[Given passage]
>> START

Dear god, is the driving over? Is it really? I…I feel like in a sense it never will be truly over, that part of me is forever staring out a rain-sheeted windshield as sections of I5 pass by, miles and miles and miles, no rest stop in sight.

I'm so happy to be back, in my own house, with the cat yelling at us about how we didn't leave nearly enough food, I mean those five bowls were TINY, and Dog rushing around happy as shit to be out of the car (me too, Dog), and even the pile of work email I need to catch up on, one of which included the following message which I quite enjoyed:

----- Original Message -----
From: Brian
To: everyone at Workplace
Sent: Monday, April 21, 2003 11:34 AM
Subject: Thanks, all...

For everyone that noticed but did not mention to me the fact that I was not only wearing my shirt inside out, but backwards, as well, with the little tag thing sticking out of my neck like some fabric tracheotomy tube...

Thanks. But next time, for the love of god, please say something.


So Friday night, and the strip club - oh my god, people. All I can say is, I had no idea that I was capable of acting like a drunken conventioneer outside the realm of actually being drunk at a convention, so, you know, yay for new personal discoveries.

JB and I went with his brother Joe to the club early in the evening, where we met up with some friends of theirs. I was peripherally aware of naked girls around us, but we weren't sitting right in front of them. After a few beers, JB convinced me to sit with him at the stage where the girls were dancing.

Well. I don't know if most dancers get sick of the guys they have to deal with, and therefore love to see another female in the place, or what, but I had girls all OVER me.

>> END

[Task 1] From the listing, reproduce verbatim the lines starting at the one containing "Click on each" and ending at the one containing "river: (302, 232)", both included. Leave out the pictures.

Dataset entries:
>> START

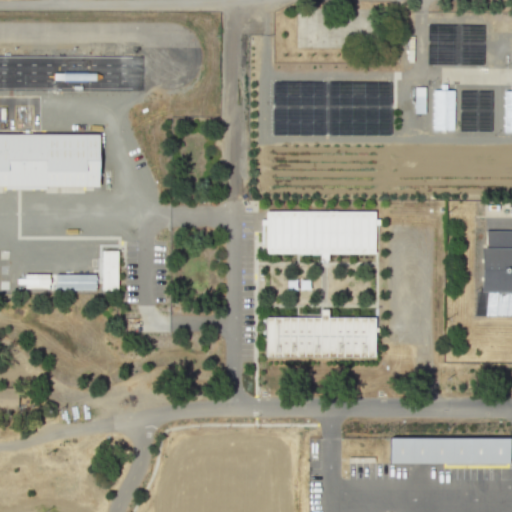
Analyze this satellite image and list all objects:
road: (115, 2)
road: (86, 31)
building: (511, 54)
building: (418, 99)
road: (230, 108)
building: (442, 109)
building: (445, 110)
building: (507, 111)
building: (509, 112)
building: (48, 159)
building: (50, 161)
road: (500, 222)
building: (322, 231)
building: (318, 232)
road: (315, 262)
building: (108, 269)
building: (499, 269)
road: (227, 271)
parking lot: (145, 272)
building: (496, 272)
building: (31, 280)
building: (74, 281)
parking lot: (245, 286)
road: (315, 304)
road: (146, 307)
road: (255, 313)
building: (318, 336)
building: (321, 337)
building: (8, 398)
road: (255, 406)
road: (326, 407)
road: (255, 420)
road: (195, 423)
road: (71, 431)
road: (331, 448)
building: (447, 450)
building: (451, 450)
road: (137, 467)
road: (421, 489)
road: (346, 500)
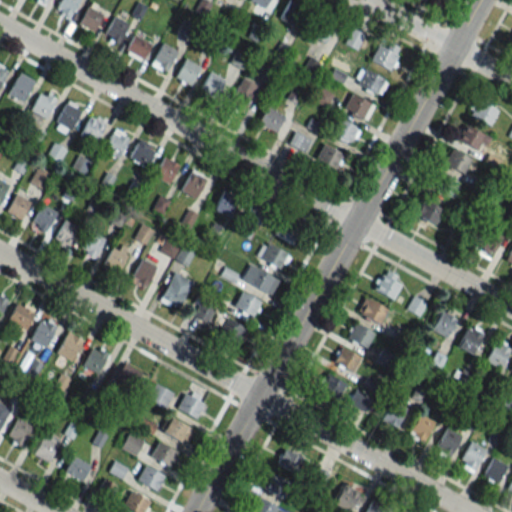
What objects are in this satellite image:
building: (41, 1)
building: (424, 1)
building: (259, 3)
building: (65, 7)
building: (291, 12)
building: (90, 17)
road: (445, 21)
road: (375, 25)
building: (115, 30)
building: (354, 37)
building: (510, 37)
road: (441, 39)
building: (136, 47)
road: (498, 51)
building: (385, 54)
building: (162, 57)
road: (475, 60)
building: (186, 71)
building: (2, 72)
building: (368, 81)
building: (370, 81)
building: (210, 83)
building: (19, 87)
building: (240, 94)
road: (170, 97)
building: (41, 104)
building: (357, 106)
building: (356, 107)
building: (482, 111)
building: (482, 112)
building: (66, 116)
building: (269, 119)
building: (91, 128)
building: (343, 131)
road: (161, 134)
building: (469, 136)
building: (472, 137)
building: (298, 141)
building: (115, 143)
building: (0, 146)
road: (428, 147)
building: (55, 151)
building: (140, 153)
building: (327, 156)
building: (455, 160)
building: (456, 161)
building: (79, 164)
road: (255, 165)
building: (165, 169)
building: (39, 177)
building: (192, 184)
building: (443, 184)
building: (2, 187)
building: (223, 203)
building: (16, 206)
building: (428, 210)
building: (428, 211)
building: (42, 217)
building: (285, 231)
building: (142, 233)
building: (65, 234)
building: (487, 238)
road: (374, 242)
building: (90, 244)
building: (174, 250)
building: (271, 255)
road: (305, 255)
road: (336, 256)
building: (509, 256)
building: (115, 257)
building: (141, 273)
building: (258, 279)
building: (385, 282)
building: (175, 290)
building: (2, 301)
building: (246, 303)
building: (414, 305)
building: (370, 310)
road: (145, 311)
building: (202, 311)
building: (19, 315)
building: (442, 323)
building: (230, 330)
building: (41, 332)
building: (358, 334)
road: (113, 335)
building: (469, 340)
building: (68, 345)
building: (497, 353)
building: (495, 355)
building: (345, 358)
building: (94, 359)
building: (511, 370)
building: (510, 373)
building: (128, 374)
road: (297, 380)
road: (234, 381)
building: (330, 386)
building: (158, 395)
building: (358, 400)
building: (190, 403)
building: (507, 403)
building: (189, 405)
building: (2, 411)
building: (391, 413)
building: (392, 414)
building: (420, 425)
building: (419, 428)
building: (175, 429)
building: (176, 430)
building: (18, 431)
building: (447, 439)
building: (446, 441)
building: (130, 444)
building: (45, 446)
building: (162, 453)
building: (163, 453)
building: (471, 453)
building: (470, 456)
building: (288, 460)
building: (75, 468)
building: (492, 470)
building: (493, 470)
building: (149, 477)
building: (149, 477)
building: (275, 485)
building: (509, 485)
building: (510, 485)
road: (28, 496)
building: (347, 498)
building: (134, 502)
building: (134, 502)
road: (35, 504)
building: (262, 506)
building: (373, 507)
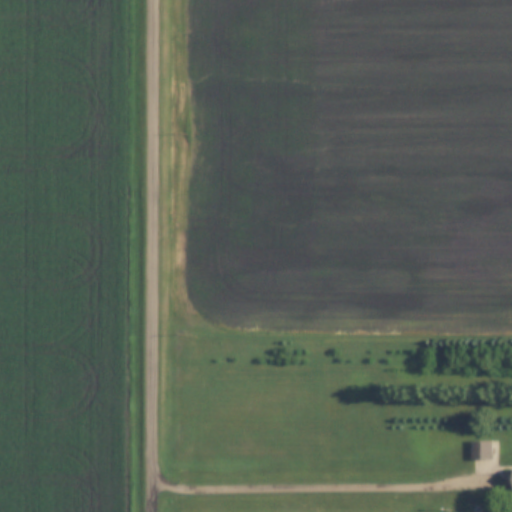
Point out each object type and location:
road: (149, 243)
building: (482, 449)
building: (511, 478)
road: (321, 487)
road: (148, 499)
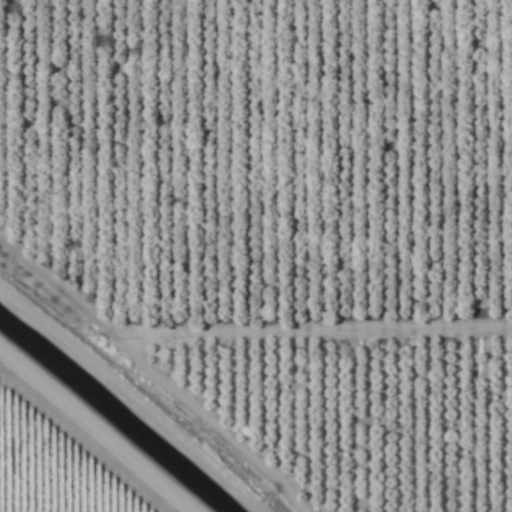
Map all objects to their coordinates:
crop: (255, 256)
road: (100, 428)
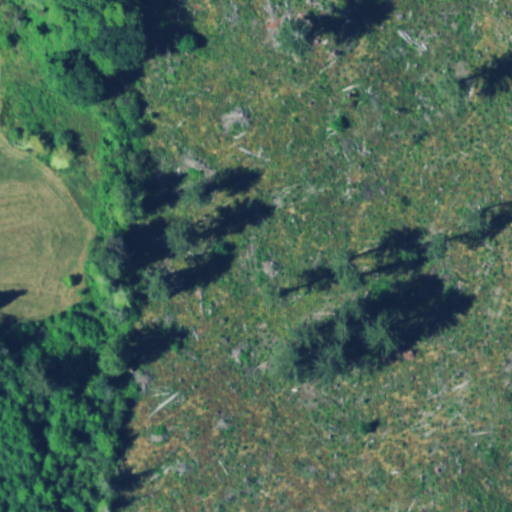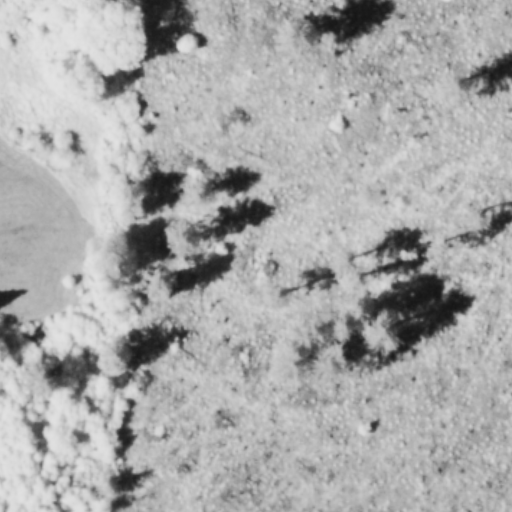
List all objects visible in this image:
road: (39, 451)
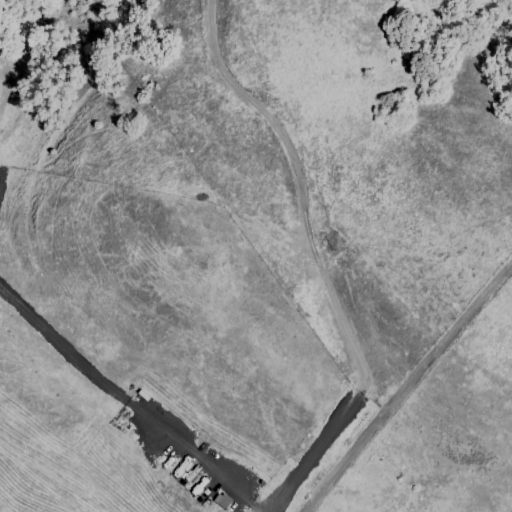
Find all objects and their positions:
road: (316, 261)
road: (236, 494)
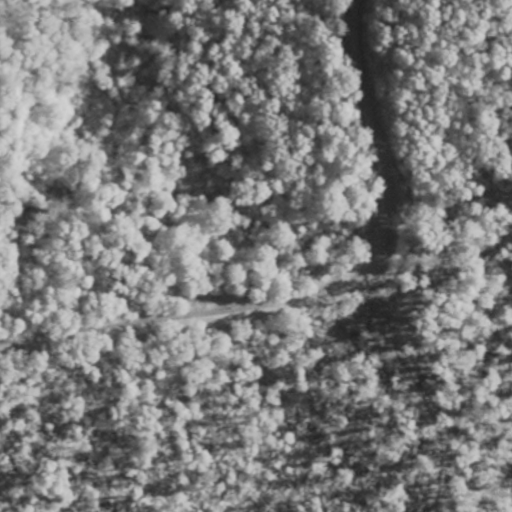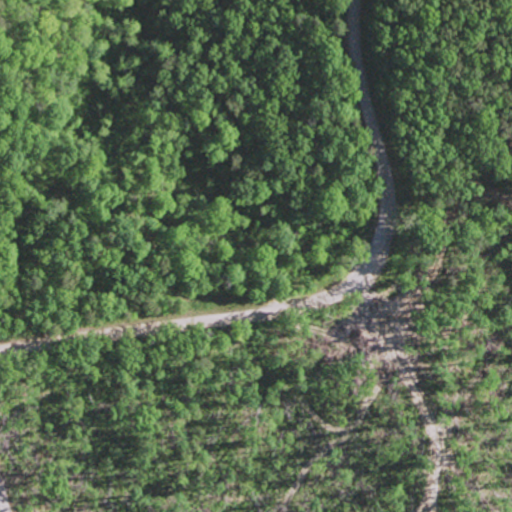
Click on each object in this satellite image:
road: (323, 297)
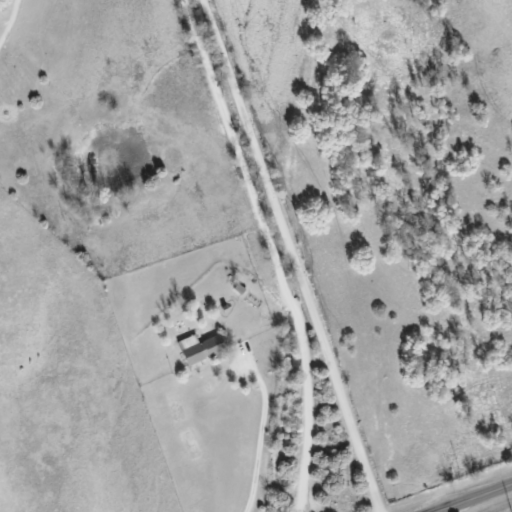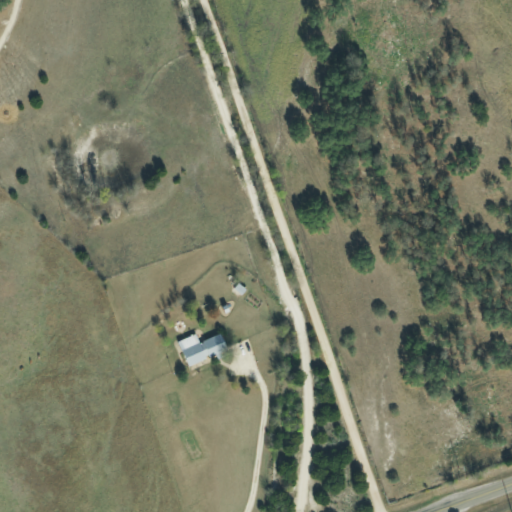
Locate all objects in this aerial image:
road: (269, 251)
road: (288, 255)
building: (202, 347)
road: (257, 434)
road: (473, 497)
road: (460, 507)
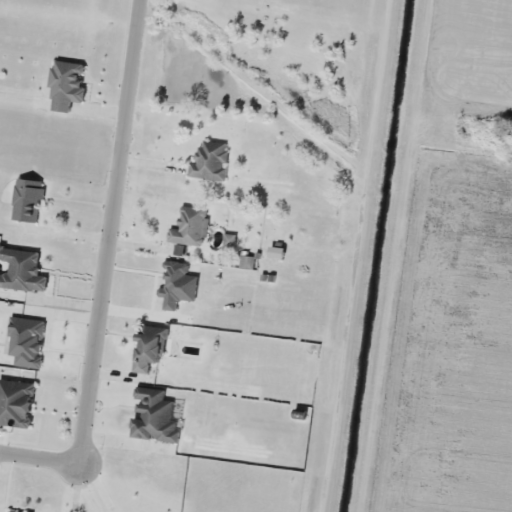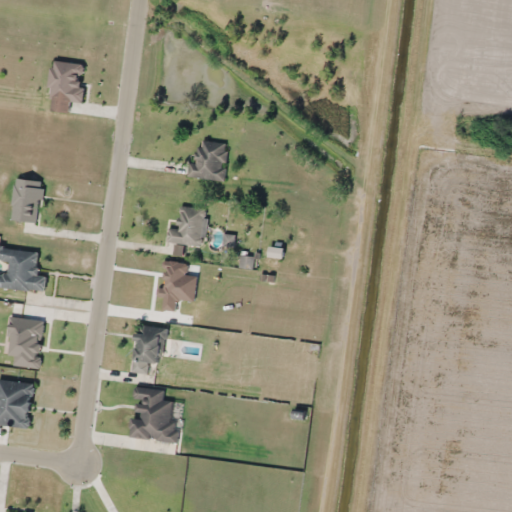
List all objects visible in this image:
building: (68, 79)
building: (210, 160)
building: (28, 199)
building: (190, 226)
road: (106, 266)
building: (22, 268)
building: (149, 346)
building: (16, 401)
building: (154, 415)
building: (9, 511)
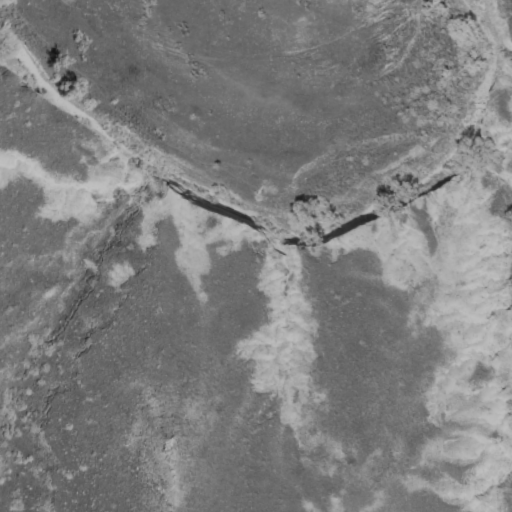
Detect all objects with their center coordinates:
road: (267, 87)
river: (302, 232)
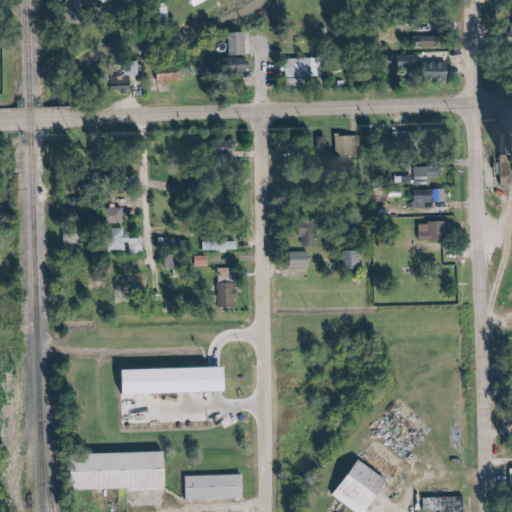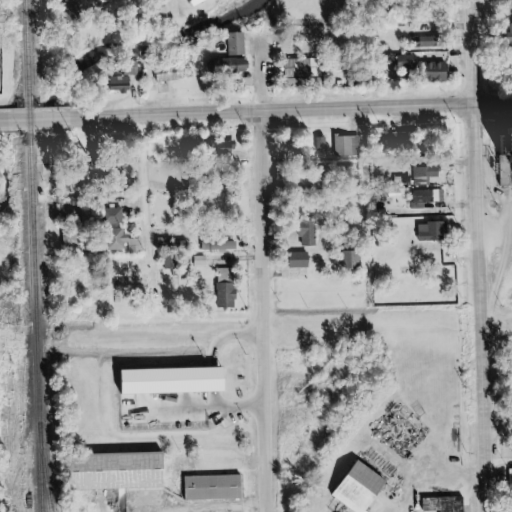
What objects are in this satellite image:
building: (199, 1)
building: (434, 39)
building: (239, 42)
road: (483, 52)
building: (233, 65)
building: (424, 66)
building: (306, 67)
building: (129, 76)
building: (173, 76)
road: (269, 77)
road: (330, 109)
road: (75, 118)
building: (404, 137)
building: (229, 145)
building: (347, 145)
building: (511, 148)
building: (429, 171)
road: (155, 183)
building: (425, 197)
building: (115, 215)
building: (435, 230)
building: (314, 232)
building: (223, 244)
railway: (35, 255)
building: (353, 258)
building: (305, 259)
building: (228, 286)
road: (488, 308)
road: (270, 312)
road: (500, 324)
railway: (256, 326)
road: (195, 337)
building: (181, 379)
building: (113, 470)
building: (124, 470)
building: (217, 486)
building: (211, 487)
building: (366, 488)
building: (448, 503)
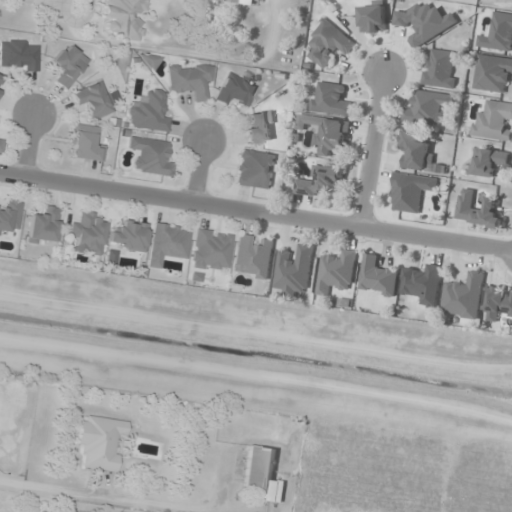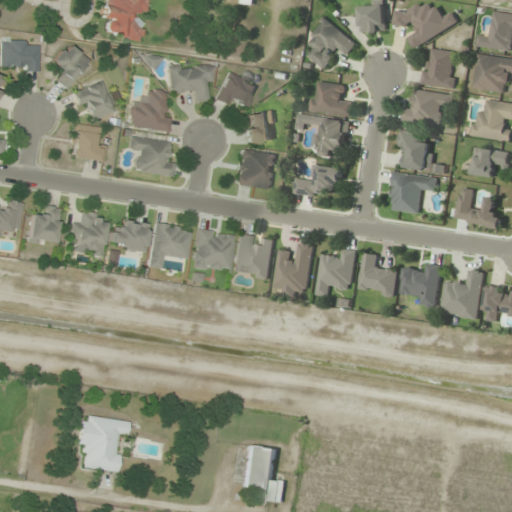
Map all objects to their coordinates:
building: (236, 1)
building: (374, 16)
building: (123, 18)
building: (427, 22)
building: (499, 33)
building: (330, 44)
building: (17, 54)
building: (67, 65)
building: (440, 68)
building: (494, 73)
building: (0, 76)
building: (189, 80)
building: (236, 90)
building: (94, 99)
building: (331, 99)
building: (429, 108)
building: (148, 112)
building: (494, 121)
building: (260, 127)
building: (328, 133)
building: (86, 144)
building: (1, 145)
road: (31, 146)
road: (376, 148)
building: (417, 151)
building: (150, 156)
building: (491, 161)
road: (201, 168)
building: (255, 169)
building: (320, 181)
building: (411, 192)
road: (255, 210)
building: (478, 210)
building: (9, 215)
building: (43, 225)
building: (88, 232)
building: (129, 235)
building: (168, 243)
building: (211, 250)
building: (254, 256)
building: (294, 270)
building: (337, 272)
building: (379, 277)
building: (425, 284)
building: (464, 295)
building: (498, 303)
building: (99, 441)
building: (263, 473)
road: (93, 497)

>> END

[Task 2] According to the passage, when was Brian's message sent?

[Full answer 1]
Click on each object in this satellite image:
road: (323, 297)
Locate all objects in this aerial image:
road: (269, 251)
road: (288, 255)
building: (202, 347)
road: (257, 434)
road: (473, 497)
road: (460, 507)
List all objects visible in this image:
building: (68, 79)
building: (210, 160)
building: (28, 199)
building: (190, 226)
road: (106, 266)
building: (22, 268)
building: (149, 346)
building: (16, 401)
building: (154, 415)
building: (9, 511)
Detect all objects with their center coordinates:
road: (267, 87)
river: (302, 232)

[Full answer 2] Monday, April 21, 2003, at 11:34 AM.